Mr Kiran Kumar studied physics, physical engineering and electronics in educational institutions in India including the Indian Institute of Science (IISc) in Bangalore. He specialised in electro-optical imaging systems and in 1975 was recruited by Dr Yash Pal (one of a few key individuals who played a pivotal role in the early days of India’s space programme) to ISRO’s Space Application Centre in Ahmedabad.
During the 1970’s, state of the art imaging sensor consisted of photodiodes, vidicon tubes and photomultipliers. It was these analogue devices that he started working with before moving on to modern solid state devices such as Charged Couple Devices (CCDs). He contributed to imaging systems in India’s first remote sensing satellite (Bhaskara-1) and deep space missions to the Moon (Chandrayaan-1) and Mars (Mars Orbiter Mission).
A few highlights from the interview recorded on 22 September 2018
- Had considered medicine as a career but a combination of not meeting the age criteria by 22 days and National College in Bangalore initiating a new Physics Honours course in 1968, he chose Physics.
- Strongly influenced by physicist and ardent rationalist Dr.H.Narasimhaiah who later became the vice-chancellor of Bangalore University
- Has a clear memory of Gagarin’s spaceflight in 1961 and Apollo 11 landing on the Moon in 1969.
- Graduated in 1971, the same year that Vikram Sarabhai died. He never saw or met him.
- In 1975, he was working on his Mtec at the IISc when India’s first satellite, Aryabhata was launched. He worked on Bhaskara – initially known as Satellite for Earth Observation
- In the mid-1970s only four metropolitan areas in India had television reception.
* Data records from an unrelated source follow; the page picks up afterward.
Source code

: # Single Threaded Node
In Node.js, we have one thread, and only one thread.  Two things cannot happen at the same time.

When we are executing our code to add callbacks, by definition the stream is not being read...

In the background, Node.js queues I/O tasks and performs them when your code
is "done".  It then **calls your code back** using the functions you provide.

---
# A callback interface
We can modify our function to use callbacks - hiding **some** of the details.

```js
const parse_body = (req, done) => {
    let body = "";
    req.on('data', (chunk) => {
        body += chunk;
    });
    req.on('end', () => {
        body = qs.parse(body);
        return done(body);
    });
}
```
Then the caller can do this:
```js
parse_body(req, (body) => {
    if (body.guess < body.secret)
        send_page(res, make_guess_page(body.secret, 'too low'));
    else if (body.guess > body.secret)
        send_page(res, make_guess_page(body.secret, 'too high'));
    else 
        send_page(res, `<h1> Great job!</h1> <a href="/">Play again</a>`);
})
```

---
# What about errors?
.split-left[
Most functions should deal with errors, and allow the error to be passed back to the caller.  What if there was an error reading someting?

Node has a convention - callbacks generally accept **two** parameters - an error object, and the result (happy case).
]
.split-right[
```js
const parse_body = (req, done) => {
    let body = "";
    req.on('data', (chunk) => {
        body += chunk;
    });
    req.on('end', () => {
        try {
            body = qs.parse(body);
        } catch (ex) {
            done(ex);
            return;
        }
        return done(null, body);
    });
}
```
The SITE programme illustrated the benefits of satellite communication in delivering education to small rural communities across India.
- During 1995-1999 – ISRO had the highest spatial resolution imaging capability from space in the civilian domain.
- Using Commercial Off the Shelf products (or parts from COTS product) is not unusual for experimental space missions.
- Moving into the Chairman’s role was not onerous. Previous experience as director of an ISRO centre provided the required experience.
Although Kiran Kumar stood down from the chairman’s role in January 2018, he remains active within ISRO.